Collected data:
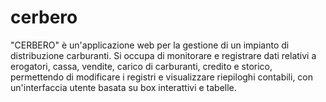 # cerbero
"CERBERO" è un'applicazione web per la gestione di un impianto di distribuzione carburanti. Si occupa di monitorare e registrare dati relativi a erogatori, cassa, vendite, carico di carburanti, credito e storico, permettendo di modificare i registri e visualizzare riepiloghi contabili, con un'interfaccia utente basata su box interattivi e tabelle.
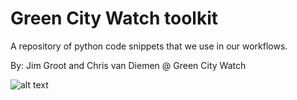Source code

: # Green City Watch toolkit
A repository of python code snippets that we use in our workflows.

By: Jim Groot and Chris van Diemen @ Green City Watch


![alt text](https://raw.githubusercontent.com/username/projectname/branch/path/to/img.png)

▶ _What to produce_
What you copy out must be exactly the lines from the line containing "By: Jim Groot" through the end of the records.

▶ _Task result_
By: Jim Groot and Chris van Diemen @ Green City Watch


![alt text](https://raw.githubusercontent.com/username/projectname/branch/path/to/img.png)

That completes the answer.